# ABOUT THIS EXERCISE
Rewrite the lines starting with the line that contains "BILLETTERIE FFBB" and going on through the line that contains "DM n. 758 del 9-7- 2021.pdf", replacing "Atto normativo" with "Decreto ministeriale" and changing nothing else. Leave the pictures out of your answer.

====

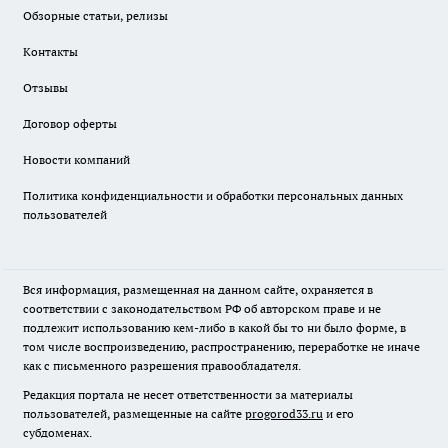
Обзорные статьи, релизы
Контакты
Отзывы
Договор оферты
Новости компаний
Политика конфиденциальности и обработки персональных данных
пользователей
Вся информация, размещенная на данном сайте, охраняется в
соответствии с законодательством РФ об авторском праве и не
подлежит использованию кем-либо в какой бы то ни было форме, в
том числе воспроизведению, распространению, переработке не иначе
как с письменного разрешения правообладателя.
Редакция портала не несет ответственности за материалы
пользователей, размещенные на сайте
progorod33.ru
и его
субдоменах.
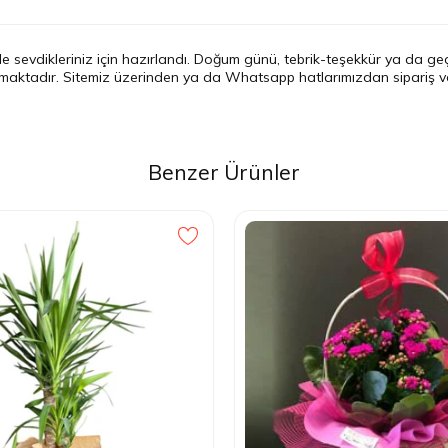
e sevdikleriniz için hazırlandı. Doğum günü, tebrik-teşekkür ya da geçm
nmaktadır. Sitemiz üzerinden ya da Whatsapp hatlarımızdan sipariş ver
Benzer Ürünler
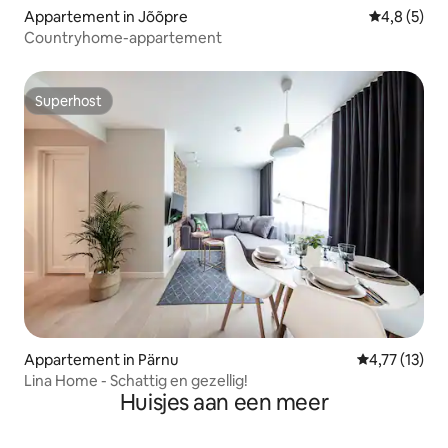
Appartement in Jõõpre
Gemiddelde 
4,8 (5)
Countryhome-appartement
Superhost
Superhost
Appartement in Pärnu
Gemiddelde be
4,77 (13)
Lina Home - Schattig en gezellig!
Huisjes aan een meer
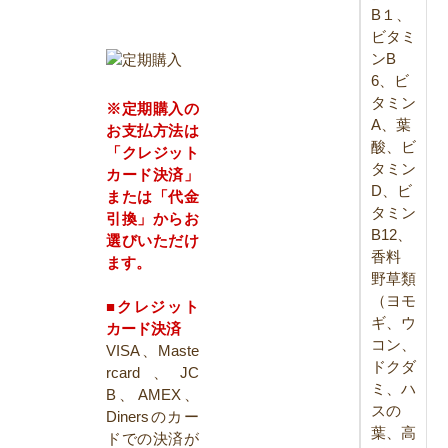
B１、
ビタミ
ンB
6、ビ
タミン
※定期購入の
A、葉
お支払方法は
酸、ビ
「クレジット
タミン
カード決済」
D、ビ
または「代金
タミン
引換」からお
B12、
選びいただけ
香料
ます。
野草類
（ヨモ
■クレジット
ギ、ウ
カード決済
コン、
VISA、Maste
ドクダ
rcard、JC
ミ、ハ
B、AMEX、
スの
Dinersのカー
葉、高
ドでの決済が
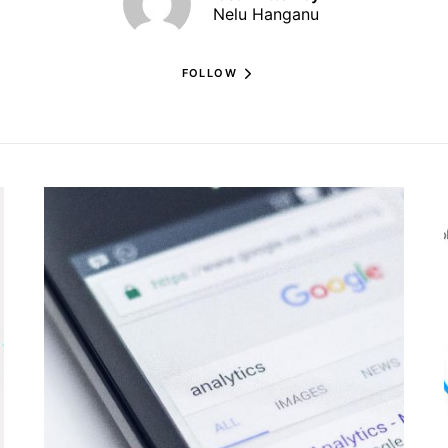
Nelu Hanganu
FOLLOW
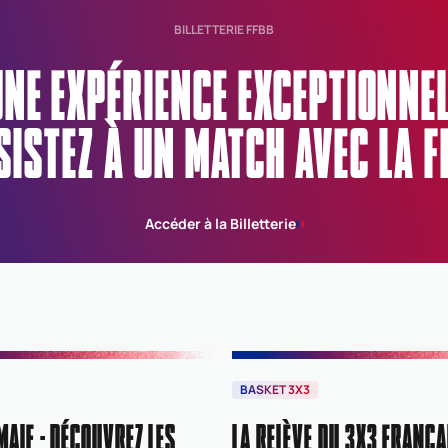
BILLETTERIE FFBB
UNE EXPÉRIENCE EXCEPTIONN
SISTEZ À UN MATCH AVEC LA F
Accéder à la Billetterie
BASKET 3X3
MAIF : DÉCOUVREZ LES
LA RELÈVE DU 3X3 FRANÇA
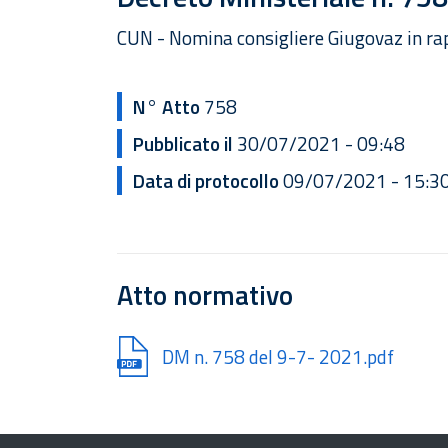
CUN - Nomina consigliere Giugovaz in rap
N° Atto
758
Pubblicato il
30/07/2021 - 09:48
Data di protocollo
09/07/2021 - 15:3
Atto normativo
Document
DM n. 758 del 9-7- 2021.pdf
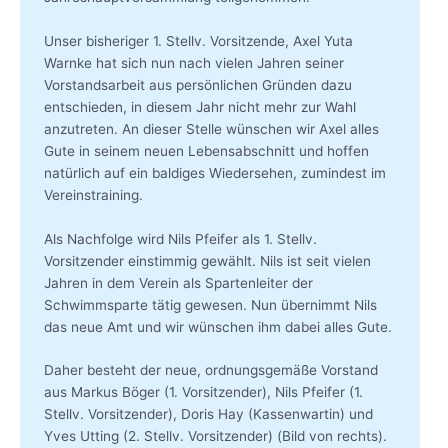
Unser bisheriger 1. Stellv. Vorsitzende, Axel Yuta
Warnke hat sich nun nach vielen Jahren seiner
Vorstandsarbeit aus persönlichen Gründen dazu
entschieden, in diesem Jahr nicht mehr zur Wahl
anzutreten. An dieser Stelle wünschen wir Axel alles
Gute in seinem neuen Lebensabschnitt und hoffen
natürlich auf ein baldiges Wiedersehen, zumindest im
Vereinstraining.
Als Nachfolge wird Nils Pfeifer als 1. Stellv.
Vorsitzender einstimmig gewählt. Nils ist seit vielen
Jahren in dem Verein als Spartenleiter der
Schwimmsparte tätig gewesen. Nun übernimmt Nils
das neue Amt und wir wünschen ihm dabei alles Gute.
Daher besteht der neue, ordnungsgemäße Vorstand
aus Markus Böger (1. Vorsitzender), Nils Pfeifer (1.
Stellv. Vorsitzender), Doris Hay (Kassenwartin) und
Yves Utting (2. Stellv. Vorsitzender) (Bild von rechts).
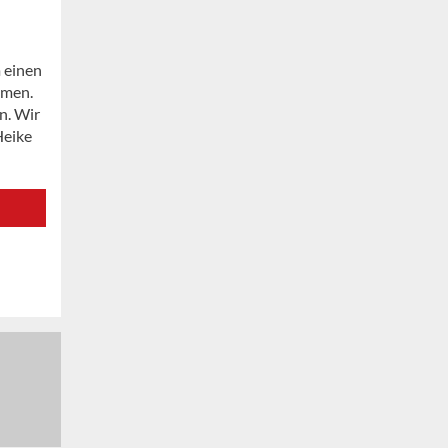
m einen
mmen.
n. Wir
Heike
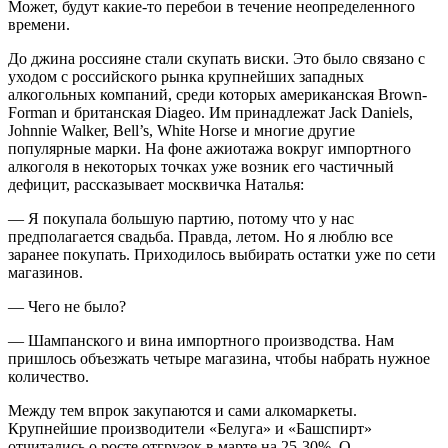
Может, будут какие-то перебои в течение неопределенного
времени.
До джина россияне стали скупать виски. Это было связано с
уходом с российского рынка крупнейших западных
алкогольных компаний, среди которых американская Brown-
Forman и британская Diageo. Им принадлежат Jack Daniels,
Johnnie Walker, Bell’s, White Horse и многие другие
популярные марки. На фоне ажиотажа вокруг импортного
алкоголя в некоторых точках уже возник его частичный
дефицит, рассказывает москвичка Наталья:
— Я покупала большую партию, потому что у нас
предполагается свадьба. Правда, летом. Но я люблю все
заранее покупать. Приходилось выбирать остатки уже по сети
магазинов.
— Чего не было?
— Шампанского и вина импортного производства. Нам
пришлось объезжать четыре магазина, чтобы набрать нужное
количество.
Между тем впрок закупаются и сами алкомаркеты.
Крупнейшие производители «Белуга» и «Башспирт»
отчитались о росте отгрузок в марте на 25-30%. О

====

# ANSWER FOR THIS EXERCISE
BILLETTERIE FFBB
UNE EXPÉRIENCE EXCEPTIONN
SISTEZ À UN MATCH AVEC LA F
Accéder à la Billetterie
BASKET 3X3
MAIF : DÉCOUVREZ LES
LA RELÈVE DU 3X3 FRANÇA
CUN - Nomina consigliere Giugovaz in rap
N° Atto
758
Pubblicato il
30/07/2021 - 09:48
Data di protocollo
09/07/2021 - 15:3
Decreto ministeriale
Document
DM n. 758 del 9-7- 2021.pdf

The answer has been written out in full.